> Your objective: Please repeat the entire listing verbatim and keep the pictures out.

> Supplied material:
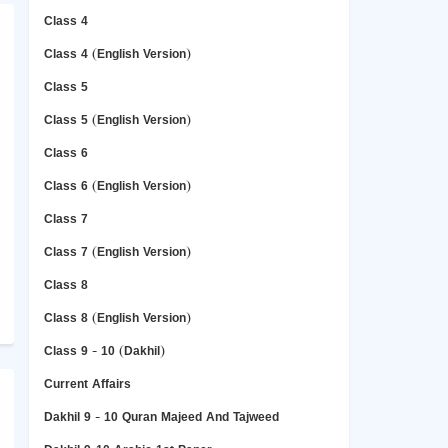
Class 4
Class 4 (English Version)
Class 5
Class 5 (English Version)
Class 6
Class 6 (English Version)
Class 7
Class 7 (English Version)
Class 8
Class 8 (English Version)
Class 9 - 10 (Dakhil)
Current Affairs
Dakhil 9 - 10 Quran Majeed And Tajweed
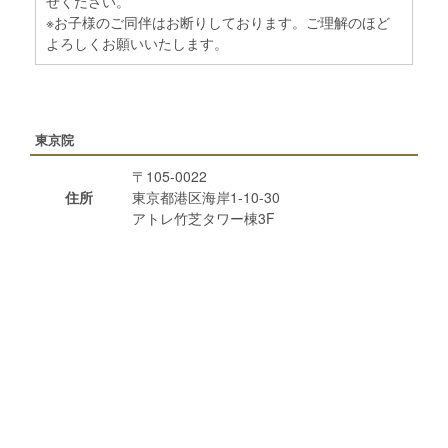
せください。
※お子様のご同伴はお断りしております。ご理解のほど
よろしくお願いいたします。
東京院
〒105-0022
住所
東京都港区海岸1-10-30
アトレ竹芝タワー棟3F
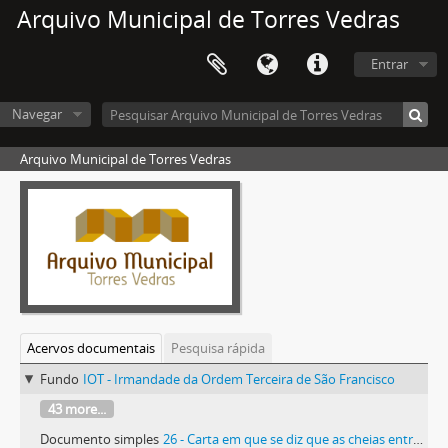
Arquivo Municipal de Torres Vedras
Entrar
Navegar
Arquivo Municipal de Torres Vedras
Acervos documentais
Pesquisa rápida
Fundo
IOT - Irmandade da Ordem Terceira de São Francisco
43 more...
Documento simples
26 - Carta em que se diz que as cheias entraram na Igreja de São Tiago e, por isso, é necessário mudar-se o Sacramento para a casa e sacristia da Ordem Terceira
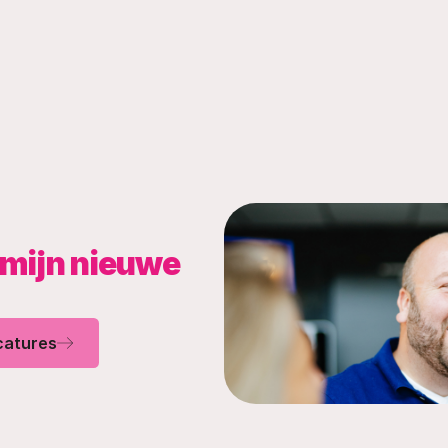
j mijn nieuwe
acatures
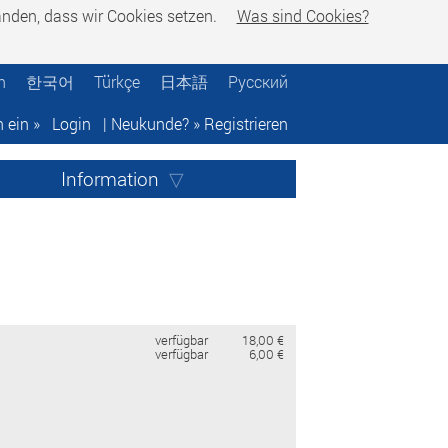
tanden, dass wir Cookies setzen.
Was sind Cookies?
h
한국어
Türkçe
日本語
Русский
h ein »
Login
| Neukunde? »
Registrieren
Information
verfügbar
18,00 €
verfügbar
6,00 €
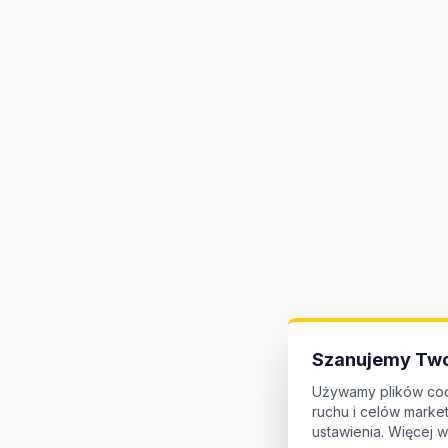
Szanujemy Two
Używamy plików coo
ruchu i celów mark
ustawienia. Więcej w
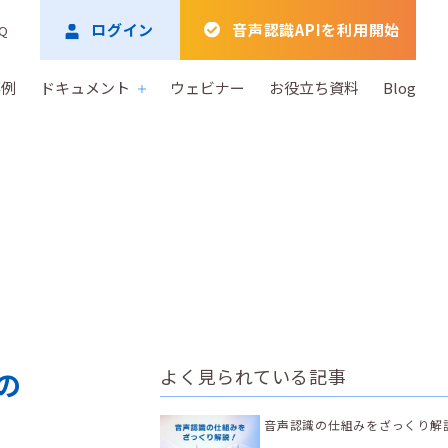
ログイン
音声認識APIを利用開始
Q
事例
ドキュメント
ウェビナー
お役立ち資料
Blog
よく見られている記事
応の
音声認識の仕組みをざっくり解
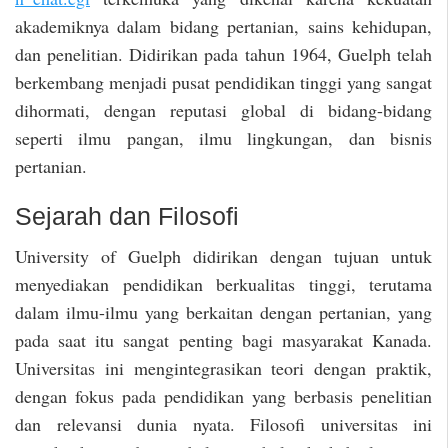
akademiknya dalam bidang pertanian, sains kehidupan,
dan penelitian. Didirikan pada tahun 1964, Guelph telah
berkembang menjadi pusat pendidikan tinggi yang sangat
dihormati, dengan reputasi global di bidang-bidang
seperti ilmu pangan, ilmu lingkungan, dan bisnis
pertanian.
Sejarah dan Filosofi
University of Guelph didirikan dengan tujuan untuk
menyediakan pendidikan berkualitas tinggi, terutama
dalam ilmu-ilmu yang berkaitan dengan pertanian, yang
pada saat itu sangat penting bagi masyarakat Kanada.
Universitas ini mengintegrasikan teori dengan praktik,
dengan fokus pada pendidikan yang berbasis penelitian
dan relevansi dunia nyata. Filosofi universitas ini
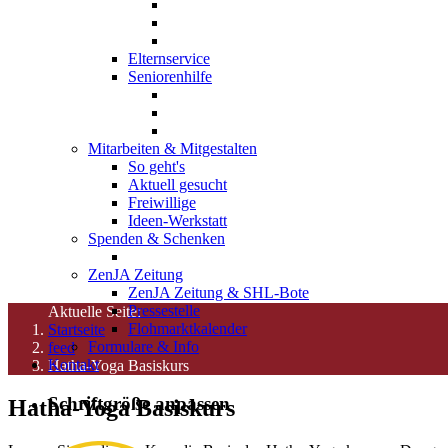
Elternservice
Seniorenhilfe
Mitarbeiten & Mitgestalten
So geht's
Aktuell gesucht
Freiwillige
Ideen-Werkstatt
Spenden & Schenken
ZenJA Zeitung
ZenJA Zeitung & SHL-Bote
Pressestelle
Aktuelle Seite:
Flohmarktkalender
Startseite
Formulare & Info
feed
Kontakt
Hatha-Yoga Basiskurs
Schriftgröße anpassen
Hatha-Yoga Basiskurs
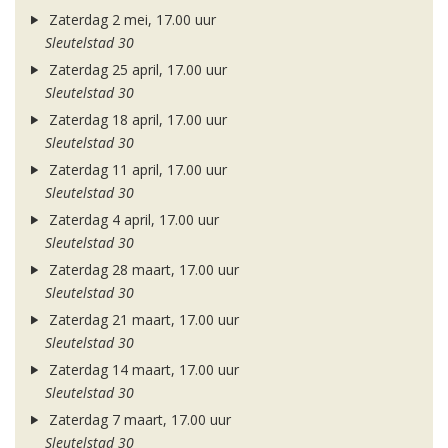
Zaterdag 2 mei, 17.00 uur
Sleutelstad 30
Zaterdag 25 april, 17.00 uur
Sleutelstad 30
Zaterdag 18 april, 17.00 uur
Sleutelstad 30
Zaterdag 11 april, 17.00 uur
Sleutelstad 30
Zaterdag 4 april, 17.00 uur
Sleutelstad 30
Zaterdag 28 maart, 17.00 uur
Sleutelstad 30
Zaterdag 21 maart, 17.00 uur
Sleutelstad 30
Zaterdag 14 maart, 17.00 uur
Sleutelstad 30
Zaterdag 7 maart, 17.00 uur
Sleutelstad 30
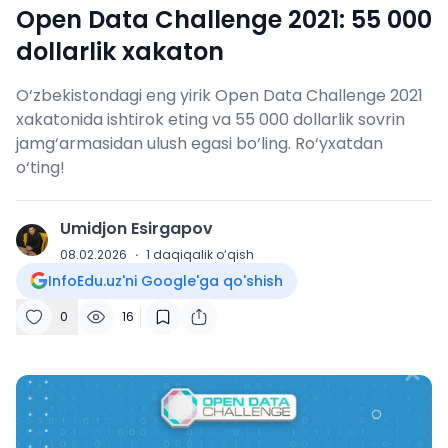
Open Data Challenge 2021: 55 000
dollarlik xakaton
O‘zbekistondagi eng yirik Open Data Challenge 2021
xakatonida ishtirok eting va 55 000 dollarlik sovrin
jamg‘armasidan ulush egasi bo‘ling. Ro‘yxatdan
o‘ting!
Umidjon Esirgapov
U
08.02.2026
·
1
daqiqalik o‘qish
InfoEdu.uz'ni Google'ga qo'shish
0
16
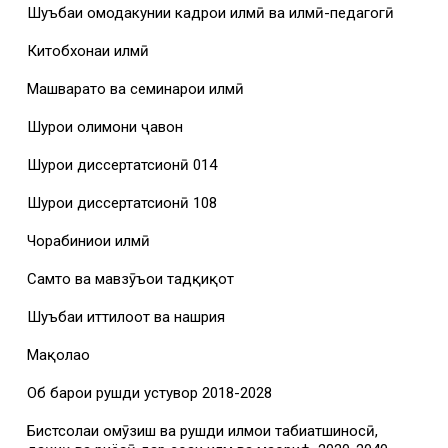
Шуъбаи омодакунии кадрҳои илмӣ ва илмӣ-педагогӣ
Китобхонаи илмӣ
Машваратҳо ва семинарҳои илмӣ
Шурои олимони ҷавон
Шурои диссертатсионӣ 014
Шурои диссертатсионӣ 108
Чорабиниҳои илмӣ
Самтҳо ва мавзӯъҳои тадқиқот
Шуъбаи иттилоот ва нашрия
Мақолаҳо
Об барои рушди устувор 2018-2028
Бистсолаи омӯзиш ва рушди илмҳои табиатшиносӣ,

> Exercise output:
Class 4
Class 4 (English Version)
Class 5
Class 5 (English Version)
Class 6
Class 6 (English Version)
Class 7
Class 7 (English Version)
Class 8
Class 8 (English Version)
Class 9 - 10 (Dakhil)
Current Affairs
Dakhil 9 - 10 Quran Majeed And Tajweed
せください。
※お子様のご同伴はお断りしております。ご理解のほど
よろしくお願いいたします。
東京院
〒105-0022
住所
東京都港区海岸1-10-30
アトレ竹芝タワー棟3F
Arquivo Municipal de Torres Vedras
Entrar
Navegar
Arquivo Municipal de Torres Vedras
Acervos documentais
Pesquisa rápida
Fundo
IOT - Irmandade da Ordem Terceira de São Francisco
43 more...
Documento simples
26 - Carta em que se diz que as cheias entraram na Igreja de São Tiago e, por isso, é necessário mudar-se o Sacramento para a casa e sacristia da Ordem Terceira
j mijn nieuwe
acatures
tanden, dass wir Cookies setzen.
Was sind Cookies?
h
한국어
Türkçe
日本語
Русский
h ein »
Login
| Neukunde? »
Registrieren
Information
verfügbar
18,00 €
verfügbar
6,00 €
Szanujemy Two
Używamy plików coo
ruchu i celów mark
ustawienia. Więcej w
ログイン
音声認識APIを利用開始
Q
事例
ドキュメント
ウェビナー
お役立ち資料
Blog
よく見られている記事
応の
音声認識の仕組みをざっくり解
akademiknya dalam bidang pertanian, sains kehidupan,
dan penelitian. Didirikan pada tahun 1964, Guelph telah
berkembang menjadi pusat pendidikan tinggi yang sangat
dihormati, dengan reputasi global di bidang-bidang
seperti ilmu pangan, ilmu lingkungan, dan bisnis
pertanian.
Sejarah dan Filosofi
University of Guelph didirikan dengan tujuan untuk
menyediakan pendidikan berkualitas tinggi, terutama
dalam ilmu-ilmu yang berkaitan dengan pertanian, yang
pada saat itu sangat penting bagi masyarakat Kanada.
Universitas ini mengintegrasikan teori dengan praktik,
dengan fokus pada pendidikan yang berbasis penelitian
dan relevansi dunia nyata. Filosofi universitas ini
Elternservice
Seniorenhilfe
Mitarbeiten & Mitgestalten
So geht's
Aktuell gesucht
Freiwillige
Ideen-Werkstatt
Spenden & Schenken
ZenJA Zeitung
ZenJA Zeitung & SHL-Bote
Pressestelle
Aktuelle Seite:
Flohmarktkalender
Startseite
Formulare & Info
feed
Kontakt
Hatha-Yoga Basiskurs
Schriftgröße anpassen
Hatha-Yoga Basiskurs
Zaterdag 2 mei, 17.00 uur
Sleutelstad 30
Zaterdag 25 april, 17.00 uur
Sleutelstad 30
Zaterdag 18 april, 17.00 uur
Sleutelstad 30
Zaterdag 11 april, 17.00 uur
Sleutelstad 30
Zaterdag 4 april, 17.00 uur
Sleutelstad 30
Zaterdag 28 maart, 17.00 uur
Sleutelstad 30
Zaterdag 21 maart, 17.00 uur
Sleutelstad 30
Zaterdag 14 maart, 17.00 uur
Sleutelstad 30
Zaterdag 7 maart, 17.00 uur
Sleutelstad 30
Open Data Challenge 2021: 55 000
dollarlik xakaton
O‘zbekistondagi eng yirik Open Data Challenge 2021
xakatonida ishtirok eting va 55 000 dollarlik sovrin
jamg‘armasidan ulush egasi bo‘ling. Ro‘yxatdan
o‘ting!
Umidjon Esirgapov
U
08.02.2026
·
1
daqiqalik o‘qish
InfoEdu.uz'ni Google'ga qo'shish
0
16
Шуъбаи омодакунии кадрҳои илмӣ ва илмӣ-педагогӣ
Китобхонаи илмӣ
Машваратҳо ва семинарҳои илмӣ
Шурои олимони ҷавон
Шурои диссертатсионӣ 014
Шурои диссертатсионӣ 108
Чорабиниҳои илмӣ
Самтҳо ва мавзӯъҳои тадқиқот
Шуъбаи иттилоот ва нашрия
Мақолаҳо
Об барои рушди устувор 2018-2028
Бистсолаи омӯзиш ва рушди илмҳои табиатшиносӣ,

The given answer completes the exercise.